• **Problem to solve**
The answer must consist of every line from the data that holds "match".
[Opening Records supplied section]
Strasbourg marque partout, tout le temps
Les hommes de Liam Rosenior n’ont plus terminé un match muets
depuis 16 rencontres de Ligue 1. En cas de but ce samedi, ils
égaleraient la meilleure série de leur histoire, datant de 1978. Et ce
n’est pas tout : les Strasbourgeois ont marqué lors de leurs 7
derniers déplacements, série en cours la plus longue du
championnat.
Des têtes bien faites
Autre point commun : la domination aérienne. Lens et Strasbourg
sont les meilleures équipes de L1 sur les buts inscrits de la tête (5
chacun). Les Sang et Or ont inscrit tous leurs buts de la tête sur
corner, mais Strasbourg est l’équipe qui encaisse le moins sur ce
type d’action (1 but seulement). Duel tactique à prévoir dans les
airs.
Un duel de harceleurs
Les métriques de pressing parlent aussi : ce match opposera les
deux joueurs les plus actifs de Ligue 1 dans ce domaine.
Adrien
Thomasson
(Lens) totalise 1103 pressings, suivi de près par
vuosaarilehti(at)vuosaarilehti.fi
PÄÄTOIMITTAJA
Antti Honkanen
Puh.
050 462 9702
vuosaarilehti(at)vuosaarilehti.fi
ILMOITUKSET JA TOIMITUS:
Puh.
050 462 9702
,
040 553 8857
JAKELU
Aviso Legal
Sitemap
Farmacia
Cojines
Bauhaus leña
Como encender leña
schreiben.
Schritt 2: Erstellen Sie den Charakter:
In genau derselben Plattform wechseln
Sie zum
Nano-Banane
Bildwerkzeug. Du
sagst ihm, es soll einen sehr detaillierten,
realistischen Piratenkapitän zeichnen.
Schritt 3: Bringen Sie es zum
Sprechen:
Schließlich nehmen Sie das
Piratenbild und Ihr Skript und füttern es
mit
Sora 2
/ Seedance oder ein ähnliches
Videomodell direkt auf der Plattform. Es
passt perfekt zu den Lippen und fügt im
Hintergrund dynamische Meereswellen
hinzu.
[Closing Records supplied section]
• **Your solution**
Les hommes de Liam Rosenior n’ont plus terminé un match muets
Les métriques de pressing parlent aussi : ce match opposera les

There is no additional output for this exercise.